Exercise text Start Marker

The Risks of Leaving Wells Unplugged

When left unaddressed, orphan wells and certain MCWs can create environmental, operation and safety risks:

• Surface Leaks & Groundwater Contamination – Without a reliable seal, gas and fluids can migrate into groundwater-producing zones and affect drinking water. Fluids and gas can migrate to the surface and affect the soil and ground surface.
• Structural Failure & Site Instability – Many old wells have deteriorated, with casing integrity issues, in addition to inadequate plugging materials or the absence of plugging materials. As materials degrade, casing failures can lead to unintended interactions with other producing formations including those containing groundwater and those containing oil and gas.
• Impact on Future Production and Development – Unmapped and improperly plugged wells can interfere with new and existing energy production. Before drilling, companies must often locate and address orphan wells to avoid costly delays, regulatory challenges and operational disruptions. These wells also interfere with potential land development projects.

Exercise text End Marker
Listed records Start Marker

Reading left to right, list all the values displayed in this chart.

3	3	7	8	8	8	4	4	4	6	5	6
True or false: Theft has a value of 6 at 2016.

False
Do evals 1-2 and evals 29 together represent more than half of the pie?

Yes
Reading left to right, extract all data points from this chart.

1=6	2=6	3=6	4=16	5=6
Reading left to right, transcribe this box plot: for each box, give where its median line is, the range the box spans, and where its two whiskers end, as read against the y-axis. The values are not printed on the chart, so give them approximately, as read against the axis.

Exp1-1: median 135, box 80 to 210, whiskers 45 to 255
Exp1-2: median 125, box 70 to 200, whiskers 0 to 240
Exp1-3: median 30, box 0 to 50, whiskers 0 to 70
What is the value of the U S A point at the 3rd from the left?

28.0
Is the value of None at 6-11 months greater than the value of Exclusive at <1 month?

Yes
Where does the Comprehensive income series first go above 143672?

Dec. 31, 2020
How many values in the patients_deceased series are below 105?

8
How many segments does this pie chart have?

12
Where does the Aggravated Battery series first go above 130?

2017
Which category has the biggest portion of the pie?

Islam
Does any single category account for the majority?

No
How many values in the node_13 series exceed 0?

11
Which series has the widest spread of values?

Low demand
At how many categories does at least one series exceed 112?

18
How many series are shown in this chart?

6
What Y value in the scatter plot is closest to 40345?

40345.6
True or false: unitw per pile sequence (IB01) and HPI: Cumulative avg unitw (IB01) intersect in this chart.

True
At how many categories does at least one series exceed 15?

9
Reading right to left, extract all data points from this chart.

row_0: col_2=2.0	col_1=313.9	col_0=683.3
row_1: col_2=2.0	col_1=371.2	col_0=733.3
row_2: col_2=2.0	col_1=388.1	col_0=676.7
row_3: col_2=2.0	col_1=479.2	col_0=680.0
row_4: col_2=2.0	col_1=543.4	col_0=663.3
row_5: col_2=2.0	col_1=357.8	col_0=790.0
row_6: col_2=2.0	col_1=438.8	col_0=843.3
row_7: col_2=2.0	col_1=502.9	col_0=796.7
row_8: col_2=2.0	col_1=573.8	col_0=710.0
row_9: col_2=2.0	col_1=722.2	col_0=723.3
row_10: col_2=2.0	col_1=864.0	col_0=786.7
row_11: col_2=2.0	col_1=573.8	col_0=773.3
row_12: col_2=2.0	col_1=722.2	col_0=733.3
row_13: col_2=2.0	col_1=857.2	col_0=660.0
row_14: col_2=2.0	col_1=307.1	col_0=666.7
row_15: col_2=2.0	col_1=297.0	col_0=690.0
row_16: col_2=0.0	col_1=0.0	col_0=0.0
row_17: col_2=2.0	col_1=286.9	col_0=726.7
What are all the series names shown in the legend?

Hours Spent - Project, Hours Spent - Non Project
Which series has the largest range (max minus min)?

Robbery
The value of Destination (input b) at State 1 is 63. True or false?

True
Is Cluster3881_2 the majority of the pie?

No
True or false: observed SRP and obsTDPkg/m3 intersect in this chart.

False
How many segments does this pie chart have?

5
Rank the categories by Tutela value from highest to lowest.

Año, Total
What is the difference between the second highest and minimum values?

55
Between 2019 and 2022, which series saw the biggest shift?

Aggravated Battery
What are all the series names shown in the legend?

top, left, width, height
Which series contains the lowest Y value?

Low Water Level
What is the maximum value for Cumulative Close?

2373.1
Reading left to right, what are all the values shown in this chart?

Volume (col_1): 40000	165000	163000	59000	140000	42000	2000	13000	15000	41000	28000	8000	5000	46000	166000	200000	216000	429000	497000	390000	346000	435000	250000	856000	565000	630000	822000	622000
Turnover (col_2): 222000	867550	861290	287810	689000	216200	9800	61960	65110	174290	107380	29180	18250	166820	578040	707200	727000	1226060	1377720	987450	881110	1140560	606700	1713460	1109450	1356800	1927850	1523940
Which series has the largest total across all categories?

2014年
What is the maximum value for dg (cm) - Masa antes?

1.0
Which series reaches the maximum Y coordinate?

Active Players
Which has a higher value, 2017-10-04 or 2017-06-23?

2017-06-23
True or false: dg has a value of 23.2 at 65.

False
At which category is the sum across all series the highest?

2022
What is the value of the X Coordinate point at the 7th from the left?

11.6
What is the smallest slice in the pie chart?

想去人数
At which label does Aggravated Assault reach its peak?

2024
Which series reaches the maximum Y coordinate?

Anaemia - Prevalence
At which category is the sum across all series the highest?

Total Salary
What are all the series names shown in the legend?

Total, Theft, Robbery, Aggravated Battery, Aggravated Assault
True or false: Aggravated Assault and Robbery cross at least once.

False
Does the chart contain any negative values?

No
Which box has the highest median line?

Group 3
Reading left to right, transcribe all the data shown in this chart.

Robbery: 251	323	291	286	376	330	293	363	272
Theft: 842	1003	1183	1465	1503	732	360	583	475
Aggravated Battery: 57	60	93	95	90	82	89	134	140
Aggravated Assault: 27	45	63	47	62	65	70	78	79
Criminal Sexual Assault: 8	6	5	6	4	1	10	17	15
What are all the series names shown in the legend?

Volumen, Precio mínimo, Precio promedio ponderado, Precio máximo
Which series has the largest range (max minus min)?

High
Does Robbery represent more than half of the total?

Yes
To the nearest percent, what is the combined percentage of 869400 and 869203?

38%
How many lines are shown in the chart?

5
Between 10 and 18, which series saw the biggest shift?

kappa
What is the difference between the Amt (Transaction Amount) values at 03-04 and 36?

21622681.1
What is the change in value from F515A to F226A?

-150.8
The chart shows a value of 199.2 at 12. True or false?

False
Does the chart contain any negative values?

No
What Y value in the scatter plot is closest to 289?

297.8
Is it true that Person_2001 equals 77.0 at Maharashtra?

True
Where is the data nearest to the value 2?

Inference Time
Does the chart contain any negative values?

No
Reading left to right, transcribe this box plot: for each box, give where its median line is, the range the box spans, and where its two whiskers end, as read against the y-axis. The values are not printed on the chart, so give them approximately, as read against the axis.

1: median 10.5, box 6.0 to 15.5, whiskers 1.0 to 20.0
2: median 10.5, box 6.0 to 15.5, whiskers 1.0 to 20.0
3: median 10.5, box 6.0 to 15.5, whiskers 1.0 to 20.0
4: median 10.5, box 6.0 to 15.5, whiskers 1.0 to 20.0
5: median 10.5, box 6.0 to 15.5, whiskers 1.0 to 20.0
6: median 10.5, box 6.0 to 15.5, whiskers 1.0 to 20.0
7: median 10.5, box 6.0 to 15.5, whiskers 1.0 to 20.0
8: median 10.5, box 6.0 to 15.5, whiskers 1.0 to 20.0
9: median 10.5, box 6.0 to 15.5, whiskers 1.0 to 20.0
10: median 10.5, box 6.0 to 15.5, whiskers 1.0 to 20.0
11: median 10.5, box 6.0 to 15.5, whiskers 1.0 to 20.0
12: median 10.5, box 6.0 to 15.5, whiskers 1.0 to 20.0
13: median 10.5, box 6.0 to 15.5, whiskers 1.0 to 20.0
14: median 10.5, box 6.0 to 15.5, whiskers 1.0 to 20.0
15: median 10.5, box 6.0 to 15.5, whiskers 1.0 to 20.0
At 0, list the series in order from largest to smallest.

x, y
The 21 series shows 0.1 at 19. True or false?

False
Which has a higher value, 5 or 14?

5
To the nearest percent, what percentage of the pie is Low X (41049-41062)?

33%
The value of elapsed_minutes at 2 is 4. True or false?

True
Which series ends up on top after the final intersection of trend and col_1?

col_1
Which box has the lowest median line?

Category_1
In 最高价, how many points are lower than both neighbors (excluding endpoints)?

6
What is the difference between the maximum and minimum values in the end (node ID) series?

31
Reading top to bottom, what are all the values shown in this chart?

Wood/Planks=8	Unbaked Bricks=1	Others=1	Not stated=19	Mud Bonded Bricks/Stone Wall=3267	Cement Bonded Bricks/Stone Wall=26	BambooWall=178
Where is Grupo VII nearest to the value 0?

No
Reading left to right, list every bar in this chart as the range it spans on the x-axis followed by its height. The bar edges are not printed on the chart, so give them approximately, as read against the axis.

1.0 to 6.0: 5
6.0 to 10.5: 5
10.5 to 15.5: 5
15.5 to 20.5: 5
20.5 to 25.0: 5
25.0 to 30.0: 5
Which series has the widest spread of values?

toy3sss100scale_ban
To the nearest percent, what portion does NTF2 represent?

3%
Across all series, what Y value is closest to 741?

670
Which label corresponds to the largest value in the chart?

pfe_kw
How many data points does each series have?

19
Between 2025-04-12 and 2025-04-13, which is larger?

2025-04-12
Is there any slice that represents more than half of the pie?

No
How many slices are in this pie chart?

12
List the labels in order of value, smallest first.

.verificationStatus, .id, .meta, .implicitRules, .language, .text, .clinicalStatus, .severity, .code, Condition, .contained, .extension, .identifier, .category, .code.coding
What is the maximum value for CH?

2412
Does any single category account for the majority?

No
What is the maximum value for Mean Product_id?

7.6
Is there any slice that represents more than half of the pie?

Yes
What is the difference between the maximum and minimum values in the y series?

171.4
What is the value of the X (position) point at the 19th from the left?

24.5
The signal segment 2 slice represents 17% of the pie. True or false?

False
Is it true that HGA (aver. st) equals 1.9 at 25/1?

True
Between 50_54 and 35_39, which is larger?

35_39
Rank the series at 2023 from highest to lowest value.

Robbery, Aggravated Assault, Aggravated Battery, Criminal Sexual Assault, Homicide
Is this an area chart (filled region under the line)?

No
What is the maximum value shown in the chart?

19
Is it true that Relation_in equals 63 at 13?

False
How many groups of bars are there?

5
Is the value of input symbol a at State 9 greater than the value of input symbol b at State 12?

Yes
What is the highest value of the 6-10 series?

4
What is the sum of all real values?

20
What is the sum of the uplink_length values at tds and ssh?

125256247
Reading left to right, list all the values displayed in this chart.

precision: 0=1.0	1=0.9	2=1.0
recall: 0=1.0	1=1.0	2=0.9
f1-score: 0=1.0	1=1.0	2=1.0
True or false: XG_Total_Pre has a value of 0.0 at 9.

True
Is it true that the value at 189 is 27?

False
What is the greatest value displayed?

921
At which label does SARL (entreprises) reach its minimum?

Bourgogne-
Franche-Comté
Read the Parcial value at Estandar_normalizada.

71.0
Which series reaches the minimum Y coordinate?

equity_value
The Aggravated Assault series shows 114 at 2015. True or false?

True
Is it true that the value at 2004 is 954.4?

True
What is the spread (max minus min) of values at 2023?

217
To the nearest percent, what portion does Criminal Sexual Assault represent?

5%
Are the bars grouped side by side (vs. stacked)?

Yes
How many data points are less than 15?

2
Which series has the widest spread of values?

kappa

Listed records End Marker

Problem requirements:
Quote the entire text on the risks of leaving wells unplugged, reproducing it exactly as it appears. The lines are not required for this work.

Answer to this task:
The Risks of Leaving Wells Unplugged

When left unaddressed, orphan wells and certain MCWs can create environmental, operation and safety risks:

• Surface Leaks & Groundwater Contamination – Without a reliable seal, gas and fluids can migrate into groundwater-producing zones and affect drinking water. Fluids and gas can migrate to the surface and affect the soil and ground surface.
• Structural Failure & Site Instability – Many old wells have deteriorated, with casing integrity issues, in addition to inadequate plugging materials or the absence of plugging materials. As materials degrade, casing failures can lead to unintended interactions with other producing formations including those containing groundwater and those containing oil and gas.
• Impact on Future Production and Development – Unmapped and improperly plugged wells can interfere with new and existing energy production. Before drilling, companies must often locate and address orphan wells to avoid costly delays, regulatory challenges and operational disruptions. These wells also interfere with potential land development projects.